> **Prompt**: Return, word for word, the part of the passage about USC and the NCAA starting at "We’re here to win" and ending at "Visor in response.".

> **Supplied passage**:
## begin
Checking out ESPN today, a familiar feeling washed over me. Seeing an X marked next to our name codified my feelings. It’s been a long spring and summer. It is time for the bearhunters to emerge from their prone-stance, axes and bourbon bottles glowing. The bears have been on the loose for too long. The NCAA has gone from a joke to a punchline. Someone needs to put these things out of their misery.
I say to you all: the Bearhunter is back.
First of all Larry Scott, don’t call it the Pac-12. Until we can play for a title game, it’s the Pac-11. Or the Pac-10.5 if you are being honest about UCLA’s contributions in football. Congrats for getting us more money than “we deserve” out west, but at the same time, you have Los Angeles, Phoenix, Seattle, Portland, Denver and San Francisco markets in your conference. I don’t care how great SEC football is or how much their fans don’t see a difference between church and the stadium. You ever been to Alabama? Know anyone who has? We’ve got big markets. You did your job. Well, the part of your job that got us a big TV deal (riding USC’s name). You didn’t do the part where you call the NCAA out and let USC play for a Pac-12 title. It’s not a bowl game. This was your call. I hope if Oregon goes down, you cut their legs out too. Don’t worry. I’ll remember you. It won’t be hard. You are the bald guy who looks like he’s about to get arrested for stealing women’s underwear.
It was the Bearhunter (3rd person is gonna be a big thing with me this year) who told you sanctions would become the NCAA’s steroids. And it has. With Ohio State getting NOTHING despite doing worse, at this point our goal is further enforced. If the NCAA uses the BCS to crown a champion, Arrogant Nation wants no part of it. We want to play in the Rose Bowl next season and win that. I don’t care who crowns us champs, co-champs or no champs. I want to win a bowl game on New Year’s at UCLA’s stadium and put our name on the wall again. There is no national championship because there is no governing body.
We’re here to win games. We’re here to break bread, be assholes and be sexual ballers (it’s arrogant that Marc Tyler decided not to use words that start with USC to say what USC stands for). We’re here to enjoy sanctions. We took their best shot and gave them the Visor in response.
And now, the NCAA is a bunch of school kids looking for help. Anyone who “self-sanctions” gets off easy. That’s just a sign we’re winning the war. It’s a sign that they know they have no power and are willing to be lenient to anyone who pretends they still have some. Not us. I chase my whiskey with their misery. I wake up in the morning and go to work feeling like a George Clooney robot made up of lazers because my words still mean something. For those people in Indianapolis, they are experiencing a fate worse than death. They are living a life that is pointless. The Sanctions Era is here and unlike everyone else, we’re going to revel in the fact we brought sanctions back like an old fashion that went out of style and showed up on coked up Brooklyn kids. That’s us. Only we eat bears and store our valuables in their skulls.
I want you all to write the good Pat Haden and ask him to politely SUE THE SHIT out of the NCAA. Not because we want to be in a bowl game. Not because we want something to change. Just because we can. We can and we’d make those assholes look stupid. Be nice to Pat when you write him, but do let him know Arrogant Nation is out for bear blood and we want to stand on the hilltop giving the NCAA the collective middle finger (not ours, the middle finger we cut off a bear. Also we’re not really “giving” them the finger. We keep it and turn it into a keychain).
## end
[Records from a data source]
## begin
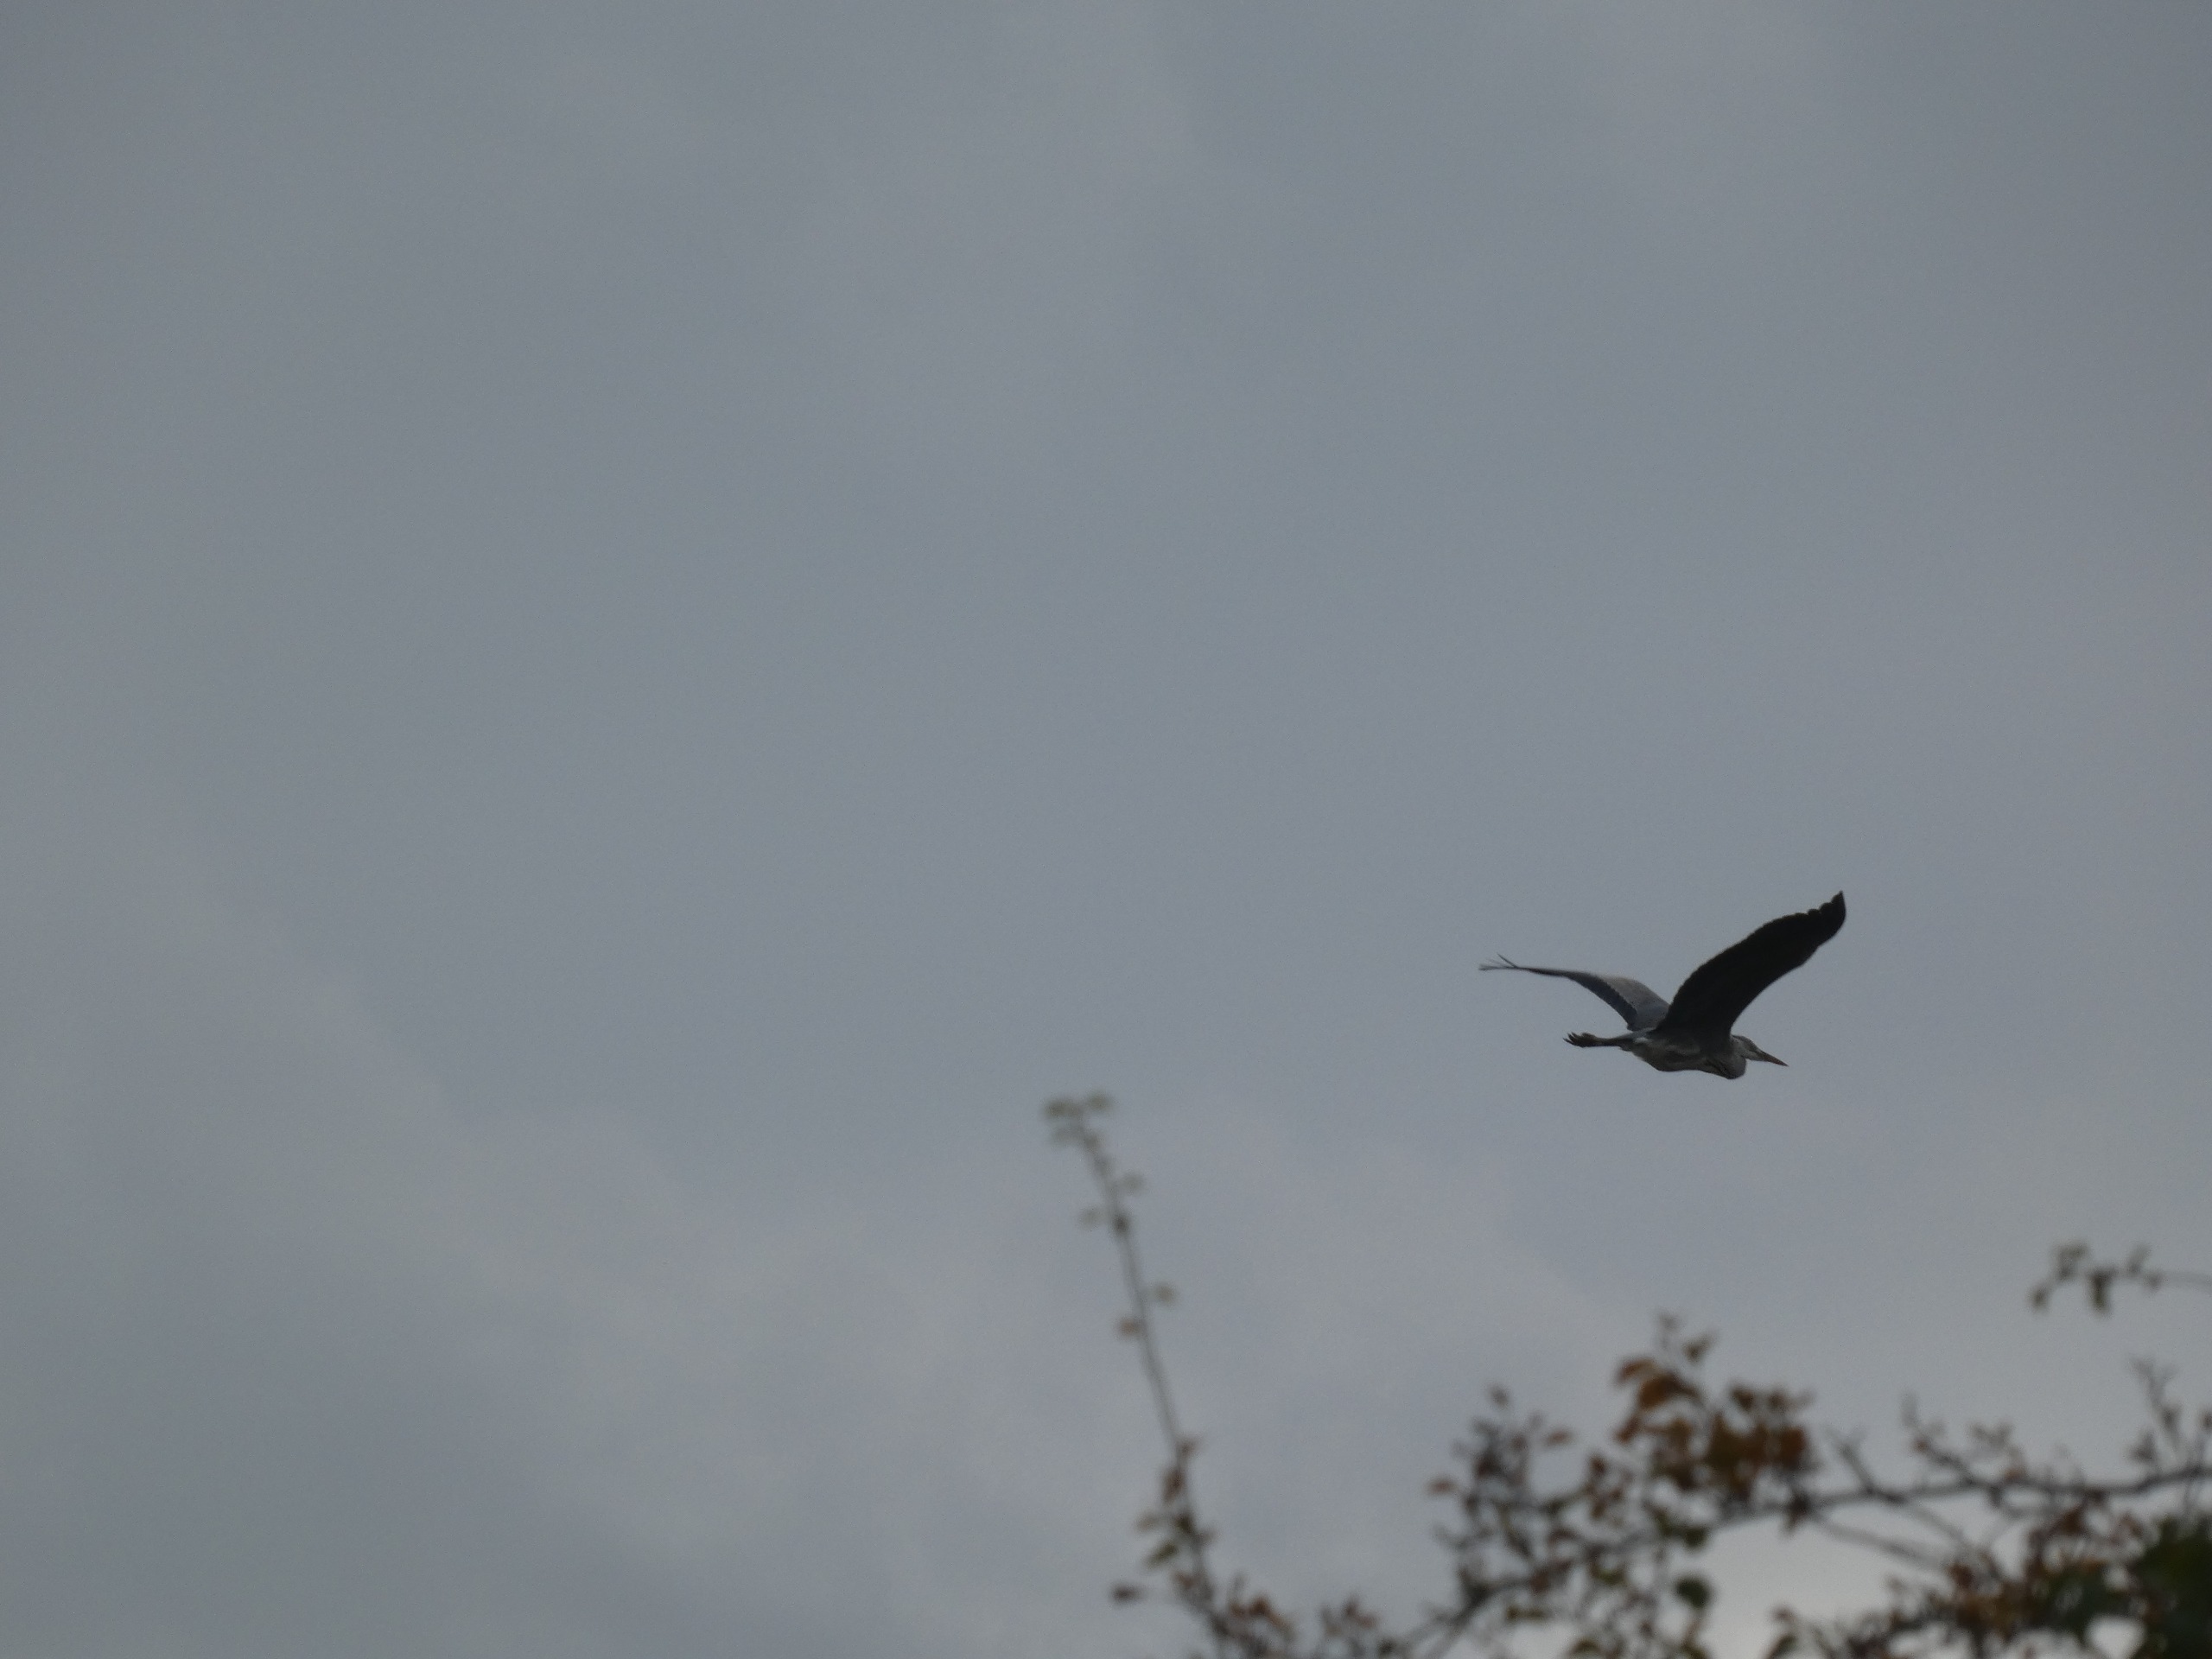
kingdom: Animalia
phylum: Chordata
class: Aves
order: Pelecaniformes
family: Ardeidae
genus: Ardea
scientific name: Ardea cinerea
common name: Fiskehejre
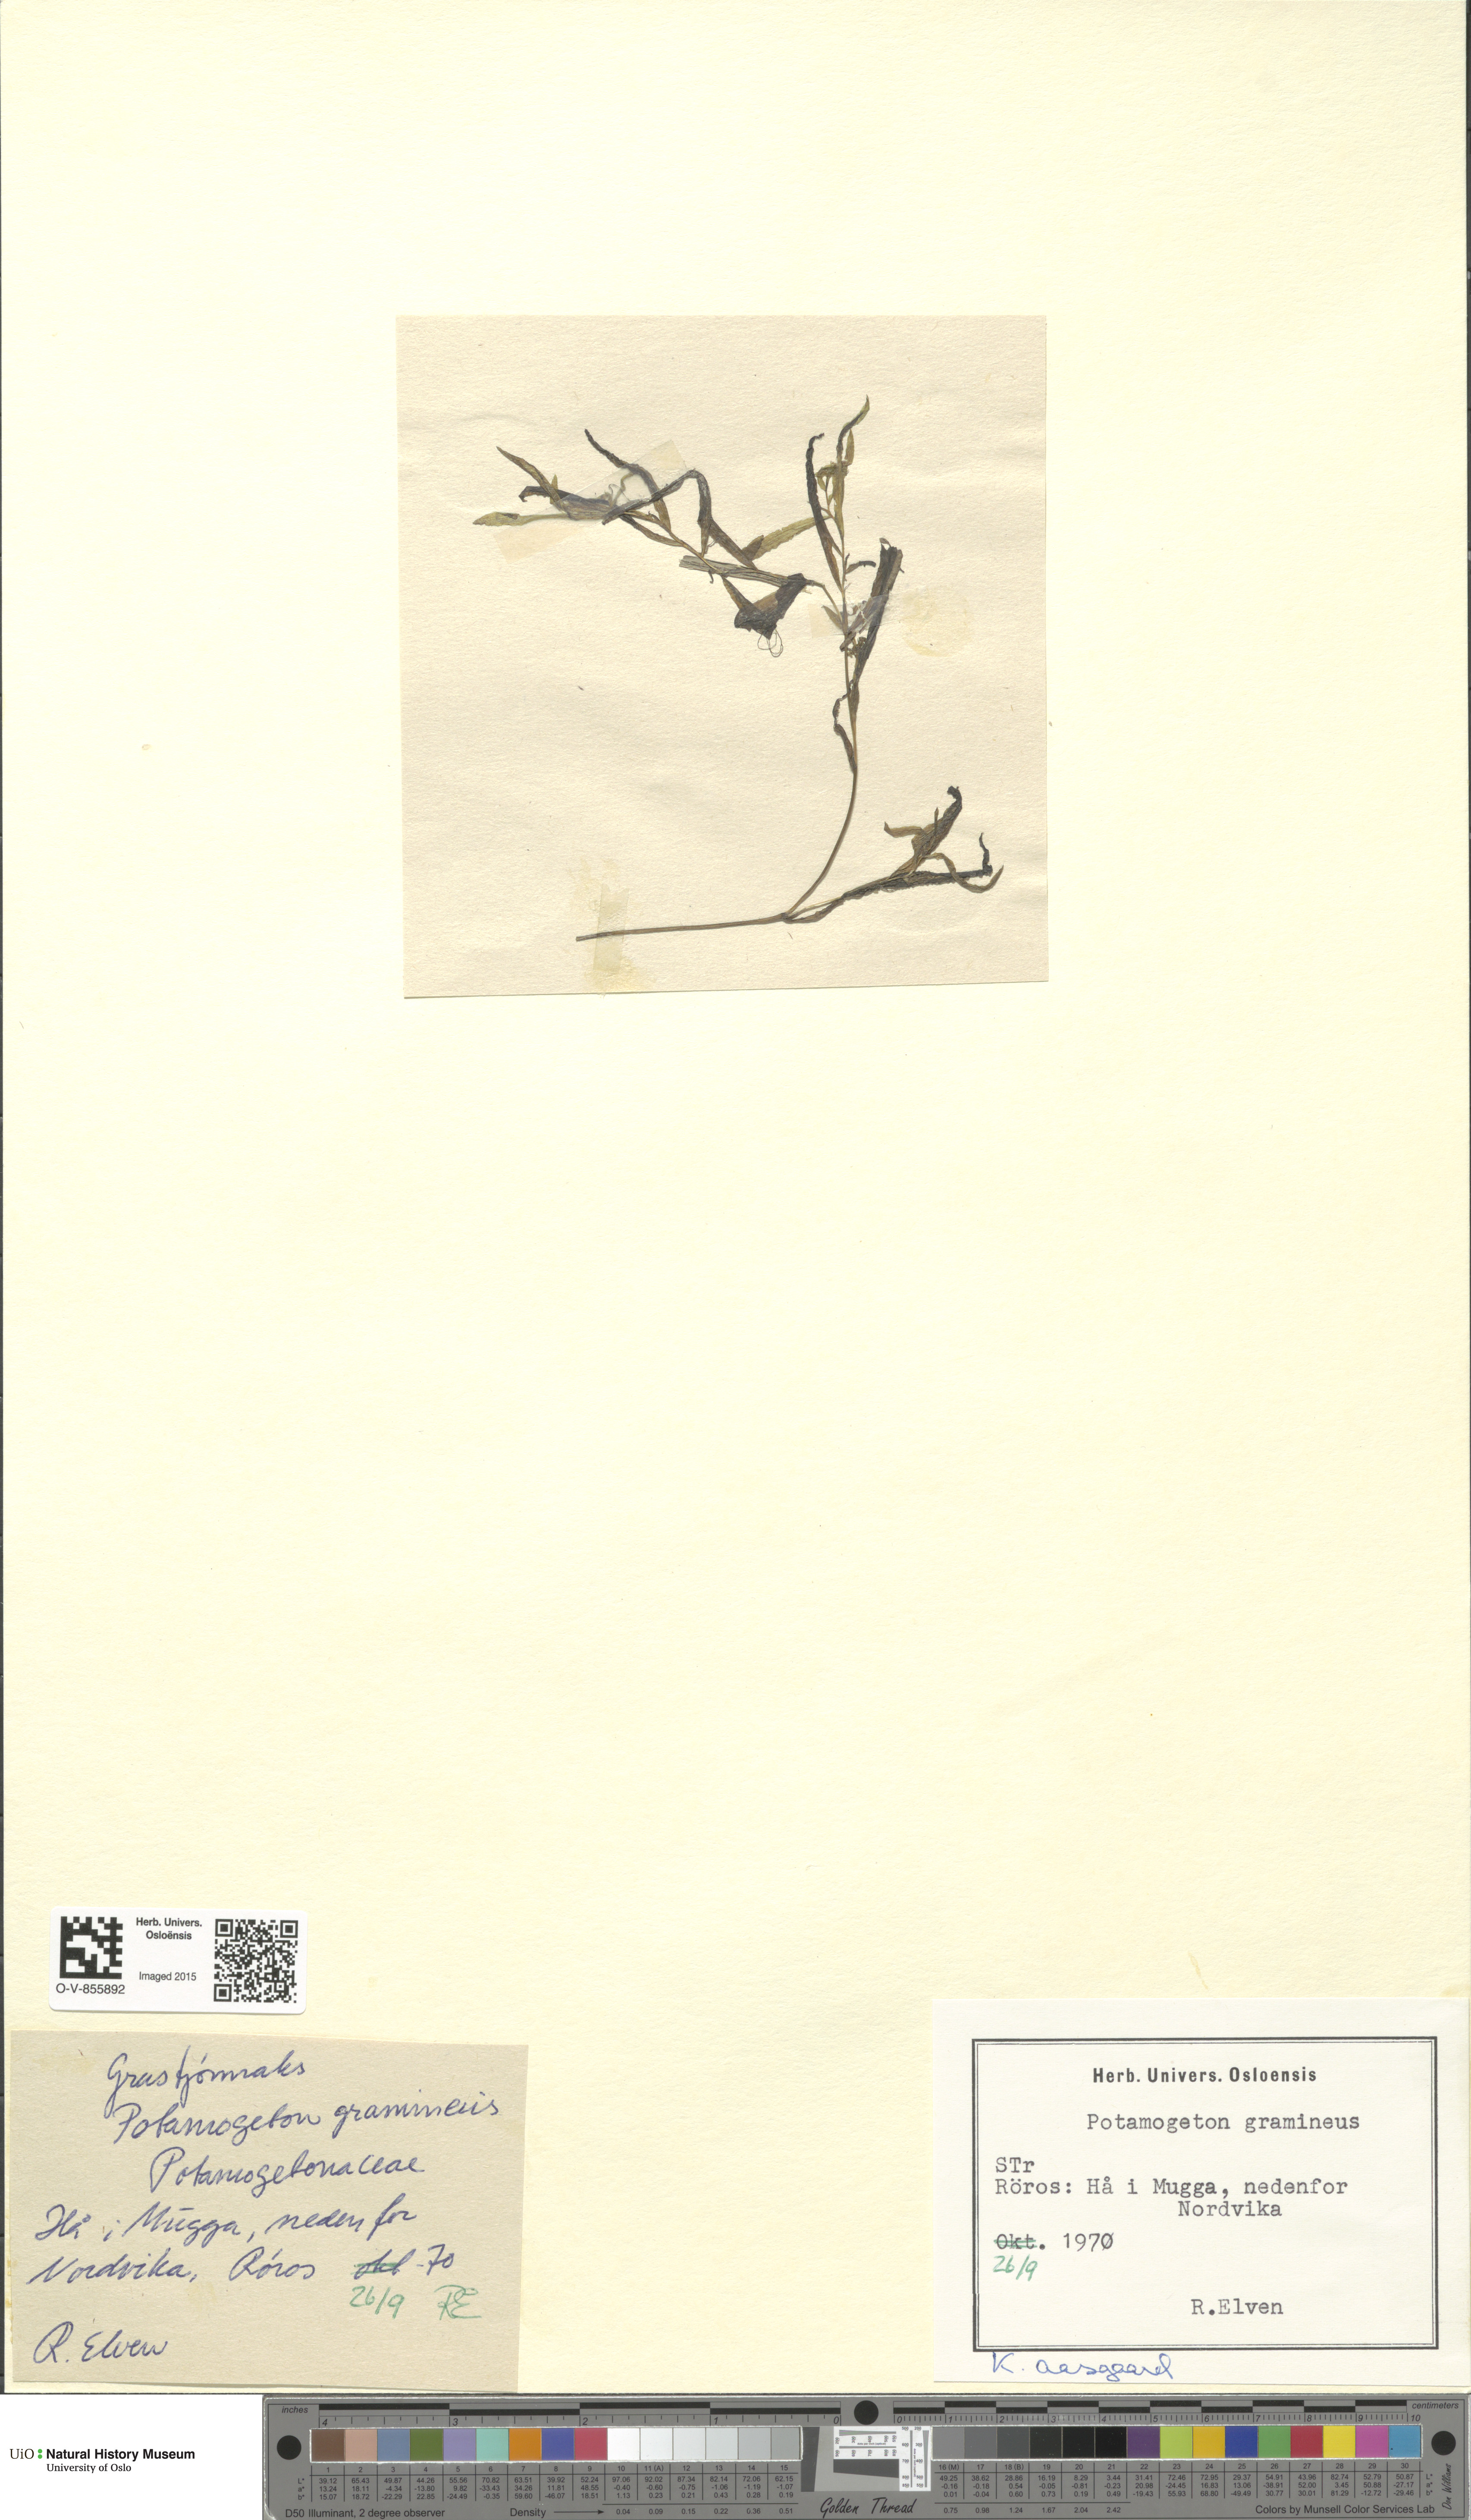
## end
> **Finished exercise**:
We’re here to win games. We’re here to break bread, be assholes and be sexual ballers (it’s arrogant that Marc Tyler decided not to use words that start with USC to say what USC stands for). We’re here to enjoy sanctions. We took their best shot and gave them the Visor in response.